═══ Kutipan Sumber
Kuasa Kata: Menyapa

Saya pada awalnya mendesain blog ini sebagai gudang penyimpanan tulisan. Saya kemudian mengalihkan fungsinya sebagai ruang kemanusiaan. Layaknya seorang photografer, saya membingkai berbagai kehidupan manusia dalam beragam frame. Blog ini menawarkan senyuman, tetapi sekaligus air mata kehidupan.
Semoga setiap nama dan peristiwa dalam blog ini menyapa hidup pembaca. Kata yang baik memiliki kuasa untuk menyapa.

Mutiara Andalas, S.J.


Friday, September 7, 2007

Guadalupe



Guadalupe, Con Te Partiro
Oleh Mutiara Andalas, SJ

“13 Maret 2007. Maria Guadalupe. Engkau Ibu bagiku. Dihadapanmu aku tak takut menumpahkan air mataku. Karena kutahu Engkau mau menyeka air mata yang membasahi pipiku. Engkau mendengarkan kata-kata lirih diantara air mataku. Tak banyak kata, lebih banyak air mata. Engkau duduk di dekatku dan tanganmu meraih aku dalam pelukanmu. Engkau mengusap wajahku yang lelah. Engkau bertutur padaku, ‘Jangan takut. Ibu selalu ada di sisimu selalu, anakku.’ Terimakasih, Ibu. Jarum jam berhenti beberapa saat menyaksikan aku dipeluk Maria.”
══════
═══ Bahan Tersedia
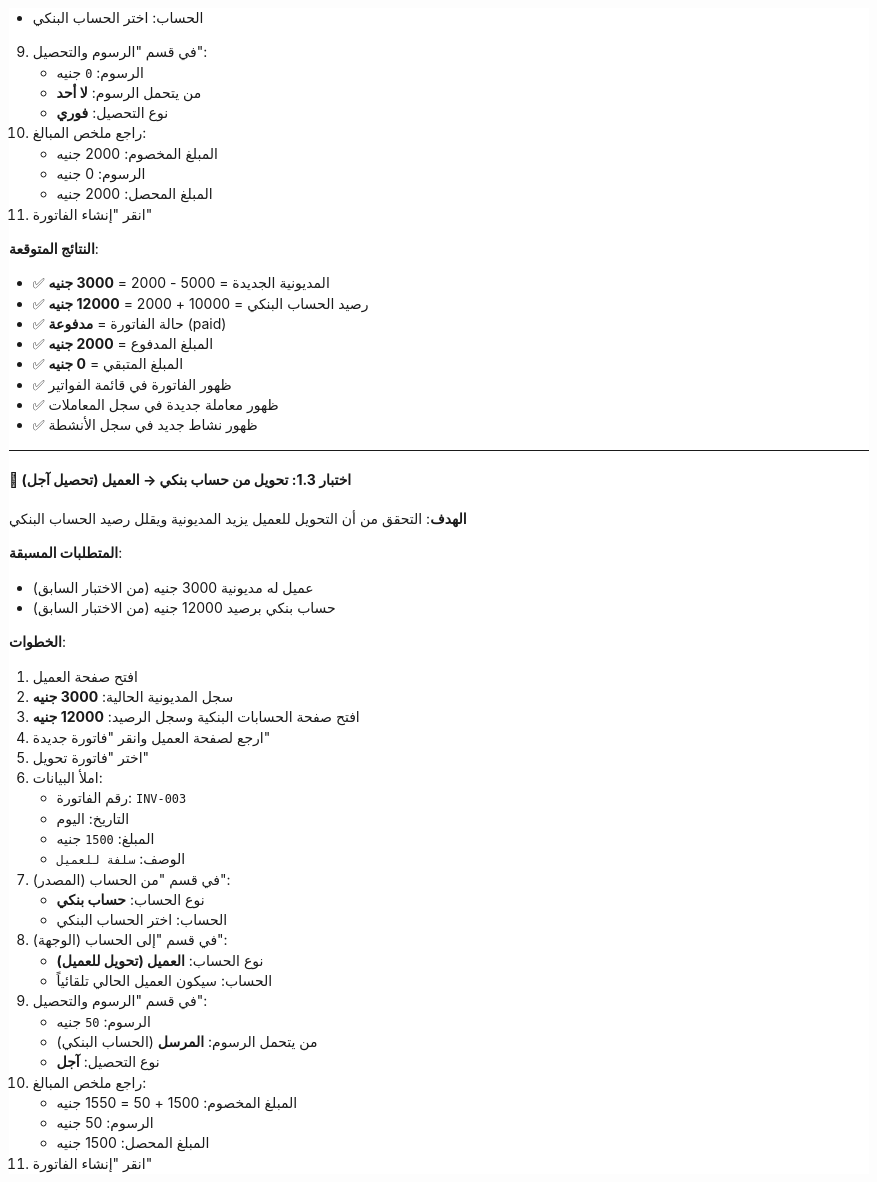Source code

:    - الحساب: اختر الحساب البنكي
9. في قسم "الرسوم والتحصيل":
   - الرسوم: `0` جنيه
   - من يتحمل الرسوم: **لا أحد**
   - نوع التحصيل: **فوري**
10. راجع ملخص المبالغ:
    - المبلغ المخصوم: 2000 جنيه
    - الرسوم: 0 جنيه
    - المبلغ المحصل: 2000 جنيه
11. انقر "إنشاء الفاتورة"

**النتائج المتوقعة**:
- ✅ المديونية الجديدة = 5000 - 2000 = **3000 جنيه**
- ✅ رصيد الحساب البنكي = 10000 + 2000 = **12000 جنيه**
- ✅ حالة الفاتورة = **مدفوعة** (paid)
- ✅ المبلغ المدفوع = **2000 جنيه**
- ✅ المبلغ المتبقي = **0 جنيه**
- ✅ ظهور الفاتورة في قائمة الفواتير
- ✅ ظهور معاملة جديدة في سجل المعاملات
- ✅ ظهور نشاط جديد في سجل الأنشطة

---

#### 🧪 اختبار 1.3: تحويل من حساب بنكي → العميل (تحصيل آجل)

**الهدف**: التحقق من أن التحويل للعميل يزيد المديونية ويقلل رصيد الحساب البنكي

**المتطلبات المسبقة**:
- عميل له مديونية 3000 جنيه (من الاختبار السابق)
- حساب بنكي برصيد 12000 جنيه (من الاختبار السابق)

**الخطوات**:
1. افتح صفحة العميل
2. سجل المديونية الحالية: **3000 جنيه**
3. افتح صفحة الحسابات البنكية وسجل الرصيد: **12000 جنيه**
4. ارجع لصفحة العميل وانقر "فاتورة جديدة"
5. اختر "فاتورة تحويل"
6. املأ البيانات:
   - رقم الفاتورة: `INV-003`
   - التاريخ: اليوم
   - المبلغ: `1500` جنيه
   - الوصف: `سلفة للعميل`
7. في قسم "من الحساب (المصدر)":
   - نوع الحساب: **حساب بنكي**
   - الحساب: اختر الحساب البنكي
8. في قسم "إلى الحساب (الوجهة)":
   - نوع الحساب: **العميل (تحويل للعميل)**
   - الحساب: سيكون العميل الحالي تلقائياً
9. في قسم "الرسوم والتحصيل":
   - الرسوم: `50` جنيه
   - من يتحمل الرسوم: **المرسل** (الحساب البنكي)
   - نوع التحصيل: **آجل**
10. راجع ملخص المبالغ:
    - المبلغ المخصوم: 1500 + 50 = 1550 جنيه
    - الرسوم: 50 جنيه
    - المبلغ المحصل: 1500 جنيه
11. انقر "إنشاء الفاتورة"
══════
Sebutkan fungsi blog pada awalnya menurut kutipan sumber.

Blog itu awalnya didesain sebagai gudang penyimpanan tulisan.